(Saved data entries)
--- --- ---

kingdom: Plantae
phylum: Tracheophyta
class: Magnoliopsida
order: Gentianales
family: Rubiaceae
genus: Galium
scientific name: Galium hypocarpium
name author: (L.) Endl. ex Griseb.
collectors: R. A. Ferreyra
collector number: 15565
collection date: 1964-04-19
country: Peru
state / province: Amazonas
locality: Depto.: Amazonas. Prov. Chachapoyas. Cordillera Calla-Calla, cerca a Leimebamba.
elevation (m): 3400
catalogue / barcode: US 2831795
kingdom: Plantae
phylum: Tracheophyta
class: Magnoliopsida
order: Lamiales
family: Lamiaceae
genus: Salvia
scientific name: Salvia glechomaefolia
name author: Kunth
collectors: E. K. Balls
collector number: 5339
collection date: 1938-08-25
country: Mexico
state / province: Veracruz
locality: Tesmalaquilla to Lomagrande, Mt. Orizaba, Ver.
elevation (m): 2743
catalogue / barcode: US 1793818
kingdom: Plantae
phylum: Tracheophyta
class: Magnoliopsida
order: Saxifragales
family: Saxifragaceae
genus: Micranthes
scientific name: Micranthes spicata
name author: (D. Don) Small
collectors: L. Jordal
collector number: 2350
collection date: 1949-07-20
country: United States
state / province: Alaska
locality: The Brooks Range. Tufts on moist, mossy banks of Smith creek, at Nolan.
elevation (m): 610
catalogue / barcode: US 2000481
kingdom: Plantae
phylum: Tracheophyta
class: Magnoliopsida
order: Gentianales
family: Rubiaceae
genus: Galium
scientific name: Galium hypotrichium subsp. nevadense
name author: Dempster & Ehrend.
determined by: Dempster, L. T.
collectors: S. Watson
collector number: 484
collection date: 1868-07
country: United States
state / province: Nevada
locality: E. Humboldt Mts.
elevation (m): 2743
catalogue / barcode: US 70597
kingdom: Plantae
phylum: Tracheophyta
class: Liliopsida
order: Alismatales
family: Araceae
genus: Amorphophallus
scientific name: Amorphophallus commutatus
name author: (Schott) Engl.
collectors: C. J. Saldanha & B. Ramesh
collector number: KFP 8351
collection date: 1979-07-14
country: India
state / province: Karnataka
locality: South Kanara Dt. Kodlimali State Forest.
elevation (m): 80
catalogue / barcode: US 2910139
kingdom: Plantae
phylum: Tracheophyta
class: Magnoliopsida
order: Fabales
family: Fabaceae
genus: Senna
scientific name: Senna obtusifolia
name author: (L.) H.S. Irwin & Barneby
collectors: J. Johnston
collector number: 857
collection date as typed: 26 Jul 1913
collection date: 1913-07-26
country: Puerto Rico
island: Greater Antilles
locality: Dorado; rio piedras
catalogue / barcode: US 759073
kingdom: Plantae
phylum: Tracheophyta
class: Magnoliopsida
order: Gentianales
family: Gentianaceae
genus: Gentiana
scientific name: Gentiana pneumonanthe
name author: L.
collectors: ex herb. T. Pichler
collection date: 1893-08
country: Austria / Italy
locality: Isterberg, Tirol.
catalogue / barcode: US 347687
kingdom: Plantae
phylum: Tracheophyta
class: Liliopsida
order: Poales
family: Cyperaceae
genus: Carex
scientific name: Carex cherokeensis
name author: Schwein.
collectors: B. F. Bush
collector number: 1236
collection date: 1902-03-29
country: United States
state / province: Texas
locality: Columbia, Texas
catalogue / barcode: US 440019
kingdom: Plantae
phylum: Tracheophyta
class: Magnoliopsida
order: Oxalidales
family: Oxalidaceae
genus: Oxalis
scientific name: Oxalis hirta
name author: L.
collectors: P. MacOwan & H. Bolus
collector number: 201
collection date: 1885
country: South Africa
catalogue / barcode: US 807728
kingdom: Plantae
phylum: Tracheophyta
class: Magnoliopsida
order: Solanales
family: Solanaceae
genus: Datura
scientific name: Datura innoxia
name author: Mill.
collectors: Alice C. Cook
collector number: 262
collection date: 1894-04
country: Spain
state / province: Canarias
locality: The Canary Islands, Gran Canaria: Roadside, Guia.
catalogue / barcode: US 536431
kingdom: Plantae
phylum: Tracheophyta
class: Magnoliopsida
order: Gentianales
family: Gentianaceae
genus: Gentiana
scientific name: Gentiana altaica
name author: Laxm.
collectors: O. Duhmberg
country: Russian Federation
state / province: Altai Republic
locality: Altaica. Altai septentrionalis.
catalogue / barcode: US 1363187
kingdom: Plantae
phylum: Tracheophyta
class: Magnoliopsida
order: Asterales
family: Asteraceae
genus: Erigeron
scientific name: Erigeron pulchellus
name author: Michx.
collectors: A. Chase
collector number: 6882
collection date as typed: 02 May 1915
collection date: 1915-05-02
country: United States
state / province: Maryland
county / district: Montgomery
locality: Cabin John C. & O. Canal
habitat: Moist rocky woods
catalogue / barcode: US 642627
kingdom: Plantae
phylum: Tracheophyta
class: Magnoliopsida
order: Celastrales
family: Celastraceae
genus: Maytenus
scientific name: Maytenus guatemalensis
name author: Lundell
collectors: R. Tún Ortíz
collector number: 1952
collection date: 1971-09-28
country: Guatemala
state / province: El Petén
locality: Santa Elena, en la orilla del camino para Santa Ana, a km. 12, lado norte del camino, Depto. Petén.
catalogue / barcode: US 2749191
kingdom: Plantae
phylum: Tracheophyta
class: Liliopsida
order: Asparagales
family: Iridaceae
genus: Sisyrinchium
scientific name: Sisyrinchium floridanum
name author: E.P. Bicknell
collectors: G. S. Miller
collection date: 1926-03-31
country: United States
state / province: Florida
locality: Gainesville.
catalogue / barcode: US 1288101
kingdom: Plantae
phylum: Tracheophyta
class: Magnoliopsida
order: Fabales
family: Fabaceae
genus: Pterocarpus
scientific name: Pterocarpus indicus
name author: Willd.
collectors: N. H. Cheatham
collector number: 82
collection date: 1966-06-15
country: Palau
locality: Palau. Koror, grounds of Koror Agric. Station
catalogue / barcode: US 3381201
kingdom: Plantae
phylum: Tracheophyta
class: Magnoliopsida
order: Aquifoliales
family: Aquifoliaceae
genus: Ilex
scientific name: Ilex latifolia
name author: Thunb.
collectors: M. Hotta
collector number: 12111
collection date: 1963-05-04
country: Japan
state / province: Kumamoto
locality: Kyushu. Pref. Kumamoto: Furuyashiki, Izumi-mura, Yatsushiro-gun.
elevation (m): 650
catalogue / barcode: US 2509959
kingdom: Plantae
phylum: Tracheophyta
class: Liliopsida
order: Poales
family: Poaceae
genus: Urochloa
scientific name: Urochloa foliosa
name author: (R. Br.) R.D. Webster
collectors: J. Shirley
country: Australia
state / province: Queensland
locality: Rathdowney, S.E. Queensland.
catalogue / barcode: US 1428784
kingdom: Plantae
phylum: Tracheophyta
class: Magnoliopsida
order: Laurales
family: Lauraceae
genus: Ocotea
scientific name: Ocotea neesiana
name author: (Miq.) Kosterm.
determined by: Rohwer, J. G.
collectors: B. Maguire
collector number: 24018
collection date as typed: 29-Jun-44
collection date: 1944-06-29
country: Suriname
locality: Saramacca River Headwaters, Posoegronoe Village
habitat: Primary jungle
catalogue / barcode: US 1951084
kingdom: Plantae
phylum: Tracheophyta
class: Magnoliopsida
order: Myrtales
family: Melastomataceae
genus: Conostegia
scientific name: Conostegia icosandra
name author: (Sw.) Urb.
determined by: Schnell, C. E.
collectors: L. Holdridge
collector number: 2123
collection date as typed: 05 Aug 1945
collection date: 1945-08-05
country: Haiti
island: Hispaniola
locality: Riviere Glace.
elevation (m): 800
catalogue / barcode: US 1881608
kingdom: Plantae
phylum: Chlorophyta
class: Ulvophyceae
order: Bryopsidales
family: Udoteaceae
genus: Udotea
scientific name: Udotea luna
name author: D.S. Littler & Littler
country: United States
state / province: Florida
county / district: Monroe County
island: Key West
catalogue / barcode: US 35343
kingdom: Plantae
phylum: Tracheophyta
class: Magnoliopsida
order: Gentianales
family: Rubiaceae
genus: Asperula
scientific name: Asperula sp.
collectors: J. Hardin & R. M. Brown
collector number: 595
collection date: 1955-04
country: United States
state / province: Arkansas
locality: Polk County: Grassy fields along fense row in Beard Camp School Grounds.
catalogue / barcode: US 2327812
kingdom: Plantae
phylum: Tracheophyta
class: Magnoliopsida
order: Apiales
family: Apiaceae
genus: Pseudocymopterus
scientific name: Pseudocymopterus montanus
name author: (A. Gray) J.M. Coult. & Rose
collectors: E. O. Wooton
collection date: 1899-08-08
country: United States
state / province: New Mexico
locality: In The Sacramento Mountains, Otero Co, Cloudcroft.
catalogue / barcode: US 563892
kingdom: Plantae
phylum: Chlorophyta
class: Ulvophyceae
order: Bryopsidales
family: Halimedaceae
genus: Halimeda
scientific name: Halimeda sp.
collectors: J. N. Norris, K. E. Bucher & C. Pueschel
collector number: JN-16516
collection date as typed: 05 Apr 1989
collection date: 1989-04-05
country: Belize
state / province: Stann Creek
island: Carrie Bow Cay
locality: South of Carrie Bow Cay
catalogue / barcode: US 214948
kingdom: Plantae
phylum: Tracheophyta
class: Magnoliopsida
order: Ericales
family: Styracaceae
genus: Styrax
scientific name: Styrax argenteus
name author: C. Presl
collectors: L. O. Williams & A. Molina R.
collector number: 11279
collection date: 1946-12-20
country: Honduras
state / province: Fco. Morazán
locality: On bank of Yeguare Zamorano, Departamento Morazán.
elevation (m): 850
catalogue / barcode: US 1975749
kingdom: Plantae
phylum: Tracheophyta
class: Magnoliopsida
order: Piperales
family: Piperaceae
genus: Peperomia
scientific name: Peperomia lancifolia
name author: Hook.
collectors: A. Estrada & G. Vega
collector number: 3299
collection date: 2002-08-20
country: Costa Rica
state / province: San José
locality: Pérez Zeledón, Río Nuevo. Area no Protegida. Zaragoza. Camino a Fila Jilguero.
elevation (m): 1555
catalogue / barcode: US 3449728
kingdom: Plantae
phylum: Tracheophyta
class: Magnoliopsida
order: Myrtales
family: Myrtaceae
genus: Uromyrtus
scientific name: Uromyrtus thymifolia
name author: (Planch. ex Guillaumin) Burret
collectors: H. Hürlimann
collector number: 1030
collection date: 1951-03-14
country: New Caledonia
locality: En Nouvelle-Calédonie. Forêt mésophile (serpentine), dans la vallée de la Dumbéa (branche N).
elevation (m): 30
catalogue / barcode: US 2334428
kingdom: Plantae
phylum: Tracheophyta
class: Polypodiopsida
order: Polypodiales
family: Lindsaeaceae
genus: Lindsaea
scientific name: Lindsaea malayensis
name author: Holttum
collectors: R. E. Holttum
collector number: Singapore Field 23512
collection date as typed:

--- --- ---

» **Task to carry out**: Swap "scientific name" for "taxon name" in everything from the listing line with "scientific name: Udotea luna" down to the line with "collection date: 1955-04", and return only those lines with nothing else altered.

» **Answer for the task**:
taxon name: Udotea luna
name author: D.S. Littler & Littler
country: United States
state / province: Florida
county / district: Monroe County
island: Key West
catalogue / barcode: US 35343
kingdom: Plantae
phylum: Tracheophyta
class: Magnoliopsida
order: Gentianales
family: Rubiaceae
genus: Asperula
taxon name: Asperula sp.
collectors: J. Hardin & R. M. Brown
collector number: 595
collection date: 1955-04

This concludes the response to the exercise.